DECRETO RILANCIO MODIFICHE ALLO SMART WORKING IN EMERGENZA

Nella giornata del 29 aprile 2021, il Consiglio dei ministri ha emanato un decreto, definito “rilancio”, con il quale, tra le altre cose, si provvede a prorogare la possibilità di ricorrere allo smart working in deroga alle regole vigenti.

 

Nella stessa giornata, ancor prima che fosse noto il testo definitivo, è apparsa sul sito della Funzione Pubblica l’anticipazione dei contenuti che riguardano tale particolare aspetto.

 

Il comunicato, comparso sul sito del Ministero, afferma:

 

SMART WORKING, NELLA PUBBLICA AMMINISTRAZIONE VIA LA SOGLIA MINIMA DEL 50%

 

Si torna alla normalità: addio alla soglia minima del 50% per lo smart working nella Pubblica Amministrazione.

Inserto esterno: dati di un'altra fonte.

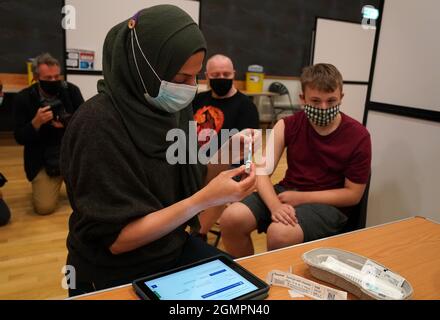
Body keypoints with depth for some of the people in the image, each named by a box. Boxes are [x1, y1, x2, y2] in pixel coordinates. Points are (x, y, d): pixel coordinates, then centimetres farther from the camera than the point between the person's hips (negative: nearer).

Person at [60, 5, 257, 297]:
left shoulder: (174, 108, -4)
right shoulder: (98, 124, -24)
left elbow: (186, 186, 4)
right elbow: (115, 238, -22)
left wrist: (224, 157, -14)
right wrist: (206, 199, -28)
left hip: (174, 248, 6)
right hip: (114, 273, -5)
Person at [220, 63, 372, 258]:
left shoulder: (358, 136, -10)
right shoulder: (288, 126, -3)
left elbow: (353, 194, -6)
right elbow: (262, 173, -8)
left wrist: (301, 198, -15)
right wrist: (275, 206, -29)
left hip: (329, 204, -3)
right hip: (287, 191, 3)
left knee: (279, 234, -33)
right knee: (231, 218, -20)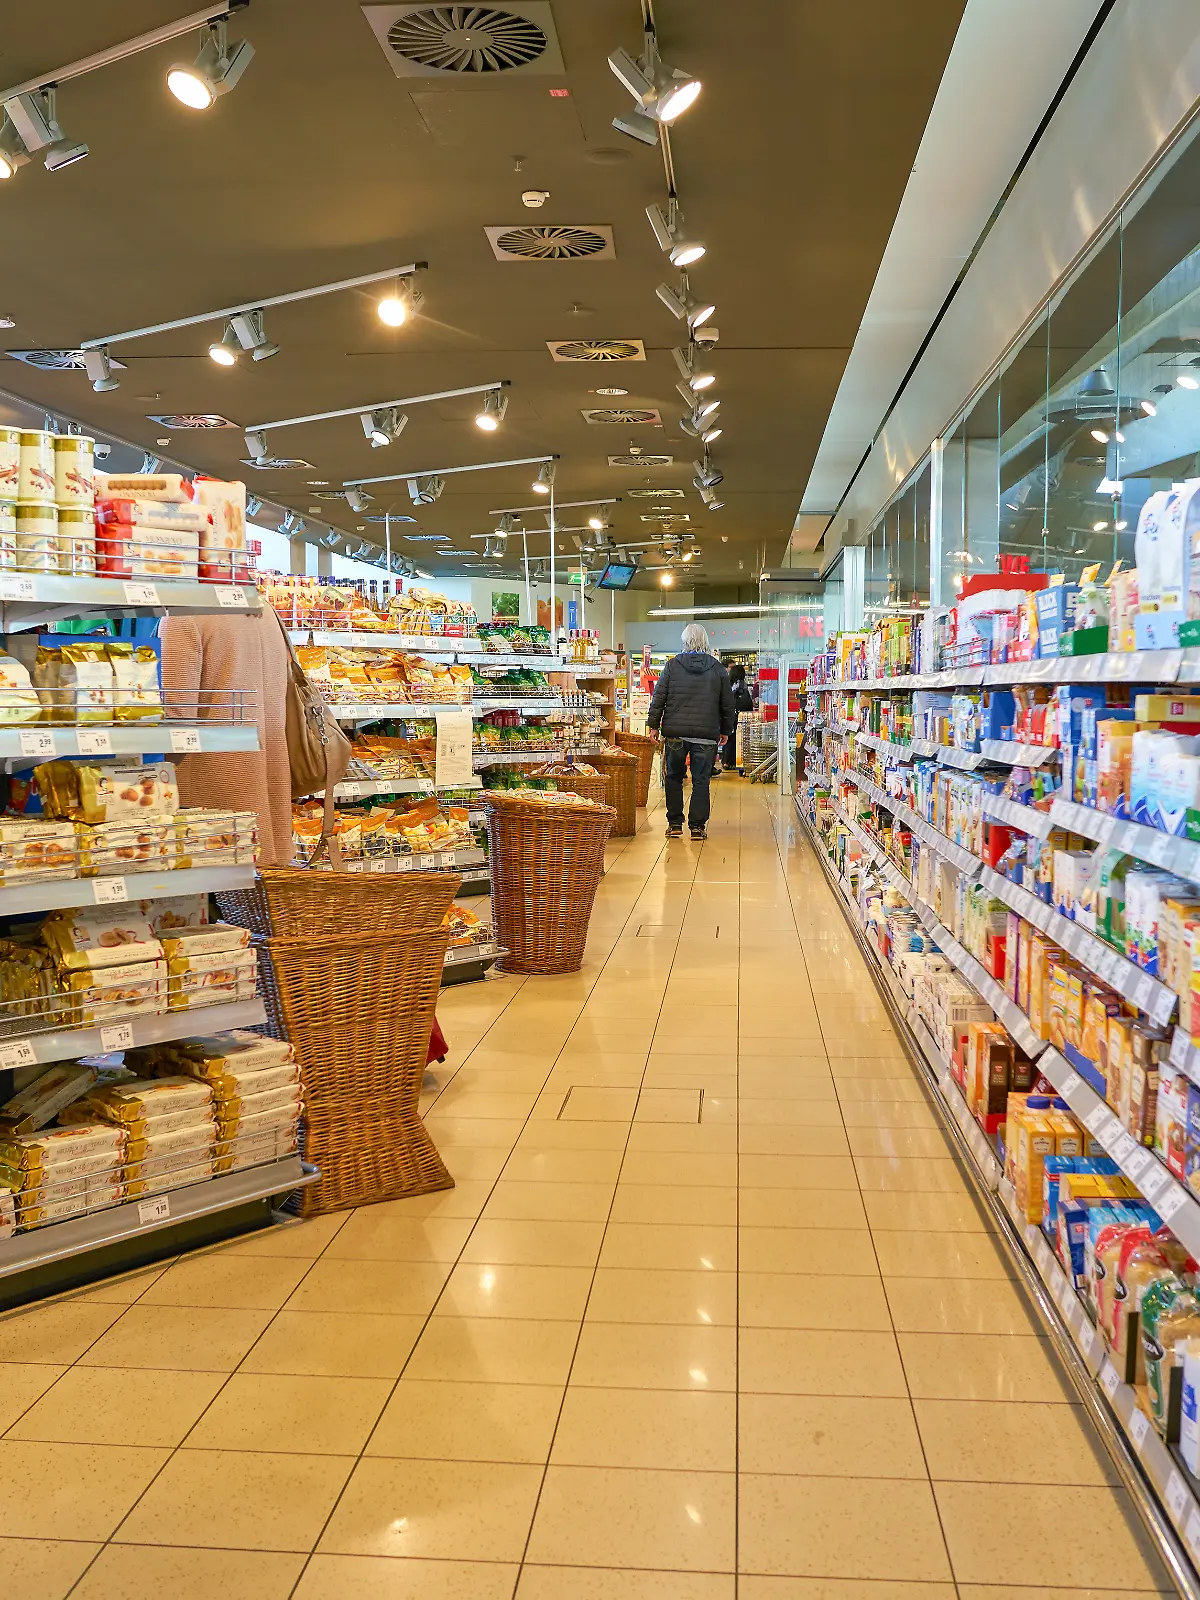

Fino alla definizione della disciplina del lavoro agile nei contratti collettivi del pubblico impiego, e comunque non oltre il 31 dicembre 2021, le amministrazioni pubbliche potranno continuare a ricorrere alle modalità semplificate relative al lavoro agile, ma sono liberate da ogni rigidità.

 

…a regime, dall’inizio del 2022, la norma conferma l’obbligo per le amministrazioni di adottare i POLA (piani organizzativi del lavoro agile) entro il 31 gennaio di ogni anno, riducendo però dal 60% al 15%, per le attività che possono essere svolte in modalità agile, la quota minima dei dipendenti che potrà avvalersi dello smart working.

 

Un provvedimento legislativo che non potrà che condizionare significativamente la trattativa sul lavoro agile che ancora stenta a decollare consentendo alla Banca di cogliere il vero obiettivo della tattica dilatoria sin qui adottata: evitare il confronto per la definizione del lavoro agile per poter poi negoziarla con i Sindacati avendo le “mani libere” e senza rigidità o particolari obblighi, proponendo un modello a regime caratterizzato da forti elementi di discrezionalità gestionale.

 

La Banca, che già nello scorso mese di agosto aveva adottato disposizioni molto restrittive in tema di rientri in presenza tranne poi effettuare una ritirata a causa dei provvedimenti legislativi successivamente adottati, avrà ora la facoltà di gestire in piena libertà un eventuale piano di rientri in presenza.

 

Negli scorsi mesi, non certo per spirito di contrarietà ma perché consapevoli che i ritardi nella contrattazione del lavoro agile avrebbero potuto causare nocumento agli interessi delle Colleghe e dei Colleghi che rappresentiamo, abbiamo esercitato il massimo delle pressioni per avviare e concludere tale negoziato.

 

Ci siamo scontrati, come era prevedibile, con la tattica dilatoria della Banca che tutelava i propri interessi, ma anche, cosa meno prevedibile, con l’ignavia dell’Unità Sindacale, che a questo punto non si comprende quali interessi intenda tutelare, impegnata a supportare di fatto i voleri della controparte.

 

È tempo di bilanci e di assunzione delle consequenziali responsabilità, l’Unità Sindacale negli otto mesi trascorsi dalla sua costituzione, non è stata capace di avviare nessuno dei negoziati, tutti di rilevante interesse per i Lavoratori e, nell’unica occasione di un negoziato “vero”, quello per il Servizio Banconote, ha avuto la “capacità” di far finire quella trattativa su un “binario morto” nonostante i rilevanti interessi che quel negoziato rappresentava per i Lavoratori del settore.

 

È ora che si passi dalla retorica dei proclami ai fatti e il Sindacato si riappropri del proprio ruolo di reale tutela dei Lavoratori che rappresenta.

 

È necessario che tutte le Colleghe e i Colleghi diano segnali inequivocabili affinché il Sindacato esca dalla palude in cui, per esclusiva propria responsabilità, è finito.

 

È il momento che apprendisti stregoni e dilettanti allo sbaraglio prendano coscienza dei gravi danni che stanno procurando o che potranno procurare a tutte le College e i Colleghi della Banca d’Italia.